(Transcribed page contents)

* * * * * * * * *

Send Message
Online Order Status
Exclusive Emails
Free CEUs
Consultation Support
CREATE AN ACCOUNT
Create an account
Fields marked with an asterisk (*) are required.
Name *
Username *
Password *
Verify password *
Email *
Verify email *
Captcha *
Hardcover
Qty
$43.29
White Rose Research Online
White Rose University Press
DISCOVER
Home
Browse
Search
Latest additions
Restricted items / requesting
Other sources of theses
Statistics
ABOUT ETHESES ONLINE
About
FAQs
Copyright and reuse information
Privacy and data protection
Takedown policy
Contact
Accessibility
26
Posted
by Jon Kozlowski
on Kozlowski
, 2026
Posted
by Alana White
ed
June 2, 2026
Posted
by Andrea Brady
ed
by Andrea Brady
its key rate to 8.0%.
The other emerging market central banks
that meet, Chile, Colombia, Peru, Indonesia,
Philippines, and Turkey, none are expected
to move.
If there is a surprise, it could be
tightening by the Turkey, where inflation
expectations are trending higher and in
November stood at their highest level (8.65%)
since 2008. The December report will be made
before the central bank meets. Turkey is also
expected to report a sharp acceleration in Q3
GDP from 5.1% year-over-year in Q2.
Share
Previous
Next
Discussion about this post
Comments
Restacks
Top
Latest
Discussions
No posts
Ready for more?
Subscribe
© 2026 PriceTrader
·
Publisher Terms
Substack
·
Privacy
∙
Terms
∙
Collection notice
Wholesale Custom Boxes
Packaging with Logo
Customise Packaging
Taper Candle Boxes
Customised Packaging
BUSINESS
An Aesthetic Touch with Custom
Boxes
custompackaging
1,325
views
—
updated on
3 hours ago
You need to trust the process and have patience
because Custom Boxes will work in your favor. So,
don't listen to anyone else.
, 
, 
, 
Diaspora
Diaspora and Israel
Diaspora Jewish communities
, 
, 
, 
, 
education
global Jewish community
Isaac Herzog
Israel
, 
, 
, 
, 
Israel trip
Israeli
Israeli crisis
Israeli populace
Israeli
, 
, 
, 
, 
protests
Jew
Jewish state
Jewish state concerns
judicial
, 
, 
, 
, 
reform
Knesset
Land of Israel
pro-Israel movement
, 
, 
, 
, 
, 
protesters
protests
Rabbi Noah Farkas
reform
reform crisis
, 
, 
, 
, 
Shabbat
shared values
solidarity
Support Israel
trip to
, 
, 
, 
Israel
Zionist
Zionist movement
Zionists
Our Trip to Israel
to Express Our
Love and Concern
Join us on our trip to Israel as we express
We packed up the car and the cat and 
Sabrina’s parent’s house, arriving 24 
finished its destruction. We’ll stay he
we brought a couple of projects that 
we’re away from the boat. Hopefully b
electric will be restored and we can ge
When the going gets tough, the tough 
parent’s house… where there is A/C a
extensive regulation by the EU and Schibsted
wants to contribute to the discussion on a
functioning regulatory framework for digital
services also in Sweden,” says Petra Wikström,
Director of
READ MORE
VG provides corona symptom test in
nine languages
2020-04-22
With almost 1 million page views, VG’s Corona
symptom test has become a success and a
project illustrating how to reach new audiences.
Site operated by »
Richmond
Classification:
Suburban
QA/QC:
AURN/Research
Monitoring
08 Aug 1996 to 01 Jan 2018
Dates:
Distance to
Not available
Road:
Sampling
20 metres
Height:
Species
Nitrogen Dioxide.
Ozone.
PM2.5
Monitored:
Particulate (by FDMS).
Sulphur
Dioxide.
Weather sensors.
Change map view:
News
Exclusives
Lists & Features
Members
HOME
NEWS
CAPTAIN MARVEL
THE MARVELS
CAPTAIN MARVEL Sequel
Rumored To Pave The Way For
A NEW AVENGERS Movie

* * * * * * * * *

*Instruction*.
Return a word-for-word copy of the lines above from the one holding "Wholesale Custom Boxes" through the one holding "Sabrina’s parent’s house, arriving 24", with both of them included and nothing besides.

*Answer area*.
Wholesale Custom Boxes
Packaging with Logo
Customise Packaging
Taper Candle Boxes
Customised Packaging
BUSINESS
An Aesthetic Touch with Custom
Boxes
custompackaging
1,325
views
—
updated on
3 hours ago
You need to trust the process and have patience
because Custom Boxes will work in your favor. So,
don't listen to anyone else.
, 
, 
, 
Diaspora
Diaspora and Israel
Diaspora Jewish communities
, 
, 
, 
, 
education
global Jewish community
Isaac Herzog
Israel
, 
, 
, 
, 
Israel trip
Israeli
Israeli crisis
Israeli populace
Israeli
, 
, 
, 
, 
protests
Jew
Jewish state
Jewish state concerns
judicial
, 
, 
, 
, 
reform
Knesset
Land of Israel
pro-Israel movement
, 
, 
, 
, 
, 
protesters
protests
Rabbi Noah Farkas
reform
reform crisis
, 
, 
, 
, 
Shabbat
shared values
solidarity
Support Israel
trip to
, 
, 
, 
Israel
Zionist
Zionist movement
Zionists
Our Trip to Israel
to Express Our
Love and Concern
Join us on our trip to Israel as we express
We packed up the car and the cat and 
Sabrina’s parent’s house, arriving 24 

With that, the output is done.